Вцепившись в рукоять, Ева бегло посмотрела туда, где в конце коридора за окном белел блеклый зимний день. Пока светло… Значит, время до возвращения в ножны у Люче есть.

Если разговор с Кейлусом Тибелем продолжится в том же русле, возможно, с её помощью Ева ещё сможет неприятно его удивить.

– Я в это не верю, – сказала она с безнадёжным упрямством.

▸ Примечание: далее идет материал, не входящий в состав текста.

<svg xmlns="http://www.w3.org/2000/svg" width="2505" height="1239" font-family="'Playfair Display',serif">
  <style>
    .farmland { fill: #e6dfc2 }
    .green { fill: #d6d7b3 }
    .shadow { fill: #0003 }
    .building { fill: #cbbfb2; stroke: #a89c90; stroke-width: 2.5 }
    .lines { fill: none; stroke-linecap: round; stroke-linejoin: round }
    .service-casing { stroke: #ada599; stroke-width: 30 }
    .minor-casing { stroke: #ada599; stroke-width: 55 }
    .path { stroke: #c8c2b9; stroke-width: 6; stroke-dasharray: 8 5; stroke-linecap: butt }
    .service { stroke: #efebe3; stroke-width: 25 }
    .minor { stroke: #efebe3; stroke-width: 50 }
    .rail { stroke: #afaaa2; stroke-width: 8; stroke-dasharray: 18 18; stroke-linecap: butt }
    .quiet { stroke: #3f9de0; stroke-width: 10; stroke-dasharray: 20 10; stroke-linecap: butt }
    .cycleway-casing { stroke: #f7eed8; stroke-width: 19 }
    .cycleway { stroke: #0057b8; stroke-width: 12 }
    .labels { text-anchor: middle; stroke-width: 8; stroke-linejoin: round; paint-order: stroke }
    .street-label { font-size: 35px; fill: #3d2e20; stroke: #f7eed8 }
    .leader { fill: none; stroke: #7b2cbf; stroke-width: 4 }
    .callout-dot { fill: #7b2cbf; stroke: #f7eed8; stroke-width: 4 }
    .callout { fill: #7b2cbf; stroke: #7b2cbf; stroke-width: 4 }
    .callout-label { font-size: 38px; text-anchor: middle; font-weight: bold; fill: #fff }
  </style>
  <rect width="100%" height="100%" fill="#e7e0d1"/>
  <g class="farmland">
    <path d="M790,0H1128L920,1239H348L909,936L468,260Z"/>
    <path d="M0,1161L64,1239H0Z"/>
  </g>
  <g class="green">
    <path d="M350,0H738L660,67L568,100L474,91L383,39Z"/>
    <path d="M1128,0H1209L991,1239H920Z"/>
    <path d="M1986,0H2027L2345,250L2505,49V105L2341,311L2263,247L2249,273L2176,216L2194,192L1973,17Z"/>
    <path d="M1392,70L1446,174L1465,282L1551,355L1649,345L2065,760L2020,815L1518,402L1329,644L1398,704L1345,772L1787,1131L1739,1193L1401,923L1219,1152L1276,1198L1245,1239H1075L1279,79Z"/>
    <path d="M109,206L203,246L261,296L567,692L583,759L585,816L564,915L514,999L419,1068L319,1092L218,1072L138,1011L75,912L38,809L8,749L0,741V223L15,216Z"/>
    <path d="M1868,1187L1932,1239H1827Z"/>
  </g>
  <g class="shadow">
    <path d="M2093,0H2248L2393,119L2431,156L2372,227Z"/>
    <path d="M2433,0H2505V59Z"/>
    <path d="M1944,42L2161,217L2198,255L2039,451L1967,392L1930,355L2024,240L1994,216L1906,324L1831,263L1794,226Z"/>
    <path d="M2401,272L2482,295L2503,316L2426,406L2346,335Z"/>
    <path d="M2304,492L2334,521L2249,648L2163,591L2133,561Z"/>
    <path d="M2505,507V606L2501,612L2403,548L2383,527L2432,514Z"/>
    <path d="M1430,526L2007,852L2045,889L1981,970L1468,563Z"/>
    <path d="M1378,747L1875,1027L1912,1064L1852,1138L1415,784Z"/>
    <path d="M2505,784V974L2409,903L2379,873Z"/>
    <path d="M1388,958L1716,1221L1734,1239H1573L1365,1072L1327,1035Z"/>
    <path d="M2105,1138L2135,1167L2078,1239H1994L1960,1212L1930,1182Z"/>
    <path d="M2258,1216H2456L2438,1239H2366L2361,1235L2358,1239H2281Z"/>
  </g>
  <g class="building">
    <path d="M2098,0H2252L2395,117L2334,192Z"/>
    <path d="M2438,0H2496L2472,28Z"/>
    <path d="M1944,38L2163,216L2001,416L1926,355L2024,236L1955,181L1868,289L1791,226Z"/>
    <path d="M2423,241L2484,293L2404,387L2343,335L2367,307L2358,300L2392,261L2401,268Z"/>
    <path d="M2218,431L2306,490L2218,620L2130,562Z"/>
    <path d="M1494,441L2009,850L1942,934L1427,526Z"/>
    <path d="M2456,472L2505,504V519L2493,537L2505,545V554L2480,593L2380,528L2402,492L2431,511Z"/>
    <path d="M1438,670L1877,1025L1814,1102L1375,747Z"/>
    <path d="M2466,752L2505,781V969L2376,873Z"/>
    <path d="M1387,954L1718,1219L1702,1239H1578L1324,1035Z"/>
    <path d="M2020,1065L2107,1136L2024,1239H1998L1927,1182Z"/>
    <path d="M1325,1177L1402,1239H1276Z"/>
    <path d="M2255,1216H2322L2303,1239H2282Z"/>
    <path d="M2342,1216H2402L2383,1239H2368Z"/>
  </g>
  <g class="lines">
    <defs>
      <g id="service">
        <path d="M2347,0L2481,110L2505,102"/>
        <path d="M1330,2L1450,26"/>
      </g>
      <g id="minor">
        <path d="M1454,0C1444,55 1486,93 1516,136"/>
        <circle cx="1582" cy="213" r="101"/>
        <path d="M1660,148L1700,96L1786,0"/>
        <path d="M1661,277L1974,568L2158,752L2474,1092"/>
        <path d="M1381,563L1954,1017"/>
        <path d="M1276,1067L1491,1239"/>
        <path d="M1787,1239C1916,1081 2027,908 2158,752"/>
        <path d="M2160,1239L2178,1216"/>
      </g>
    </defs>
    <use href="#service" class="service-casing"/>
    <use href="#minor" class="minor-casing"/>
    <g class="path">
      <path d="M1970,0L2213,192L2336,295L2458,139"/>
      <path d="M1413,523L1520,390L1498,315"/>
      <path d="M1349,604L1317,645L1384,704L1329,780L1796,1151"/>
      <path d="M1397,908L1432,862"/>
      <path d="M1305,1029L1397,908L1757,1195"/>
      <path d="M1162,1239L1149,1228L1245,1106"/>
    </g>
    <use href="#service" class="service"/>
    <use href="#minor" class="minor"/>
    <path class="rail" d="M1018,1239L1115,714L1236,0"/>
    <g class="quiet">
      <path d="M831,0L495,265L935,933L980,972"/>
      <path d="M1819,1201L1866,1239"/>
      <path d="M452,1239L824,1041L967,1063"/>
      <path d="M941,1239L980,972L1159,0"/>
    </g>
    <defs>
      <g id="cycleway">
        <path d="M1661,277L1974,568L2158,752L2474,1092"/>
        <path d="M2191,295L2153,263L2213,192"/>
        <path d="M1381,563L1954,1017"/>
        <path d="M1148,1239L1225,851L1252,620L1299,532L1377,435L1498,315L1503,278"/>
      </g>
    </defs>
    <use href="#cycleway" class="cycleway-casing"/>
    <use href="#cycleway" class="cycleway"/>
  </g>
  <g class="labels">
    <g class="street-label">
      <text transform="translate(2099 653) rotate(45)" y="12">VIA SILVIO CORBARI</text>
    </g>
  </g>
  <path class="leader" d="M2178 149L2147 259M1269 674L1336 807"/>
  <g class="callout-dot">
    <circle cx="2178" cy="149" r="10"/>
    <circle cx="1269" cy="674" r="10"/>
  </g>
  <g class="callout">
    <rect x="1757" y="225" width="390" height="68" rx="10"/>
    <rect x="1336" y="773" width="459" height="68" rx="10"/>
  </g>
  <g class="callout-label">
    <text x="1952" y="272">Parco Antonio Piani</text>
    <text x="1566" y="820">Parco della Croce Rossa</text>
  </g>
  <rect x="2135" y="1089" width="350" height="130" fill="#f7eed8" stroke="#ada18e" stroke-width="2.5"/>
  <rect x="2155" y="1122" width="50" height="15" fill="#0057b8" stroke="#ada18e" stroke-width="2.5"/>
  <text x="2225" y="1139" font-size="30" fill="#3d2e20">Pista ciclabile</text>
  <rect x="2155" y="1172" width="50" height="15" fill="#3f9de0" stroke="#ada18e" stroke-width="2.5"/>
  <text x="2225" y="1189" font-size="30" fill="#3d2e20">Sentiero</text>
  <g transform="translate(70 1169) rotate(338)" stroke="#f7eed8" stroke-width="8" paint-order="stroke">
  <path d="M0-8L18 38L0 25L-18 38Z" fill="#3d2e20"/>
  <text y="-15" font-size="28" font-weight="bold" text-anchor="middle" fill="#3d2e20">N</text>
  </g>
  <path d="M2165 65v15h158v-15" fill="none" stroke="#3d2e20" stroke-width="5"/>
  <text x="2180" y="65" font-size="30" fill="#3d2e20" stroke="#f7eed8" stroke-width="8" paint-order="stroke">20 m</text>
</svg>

– Можешь верить, во что тебе угодно. Это, в сущности, не моё дело, – слова прозвучали не резко, скорее безучастно. – Иногда лучше не знать, что за личность кроется за творениями, запавшими тебе в душу. То, что мы слышим, что видим, что читаем – это главное. Не грехи, не мелочные трагедии, не ошибки и нелицеприятная изнанка жизни, которые за этим стояли. Но отделить одно от другого, когда тебе известно и то и то, до неправильного сложно. – Кейлус распахнул двери в гостиную, где дневной свет тускло играл на золотой отделке. Войдя в комнату, застыл в двух шагах от порога. – Так ты подслушивала.

– Спасибо вашему секретарю.

– И тебе понравилось.

Ёрничать или кривить душой после всего сказанного Еве показалось глупым.

– Да. Очень.

– Ты поэтому вчера меня не убила? – Кейлус по-прежнему не смотрел на неё; лишь рука его поднялась, накрыв место, пронзённое огненным лезвием. – А ведь могла. Я оценил.

– Ваша сестра убила одну мою знакомую. Которая казалась мне воплощением красоты. Я не хочу стать такой, как она.

На этом месте она всё-таки удостоилась его взгляда – столь пристального, какого Ева не замечала у него раньше.

– Зайди, – сказал он.

Ева, колеблясь, стояла перед порогом.

– Не бойся, – добавил Кейлус мягко. – Из нас двоих убить другого пока пытался не я.

Я совсем не смерти боюсь, подумала Ева, всё же делая шаг вперёд. Не сейчас.

– На чём ты играешь? – молвил Кейлус, когда она в нерешительности замерла у самых дверей.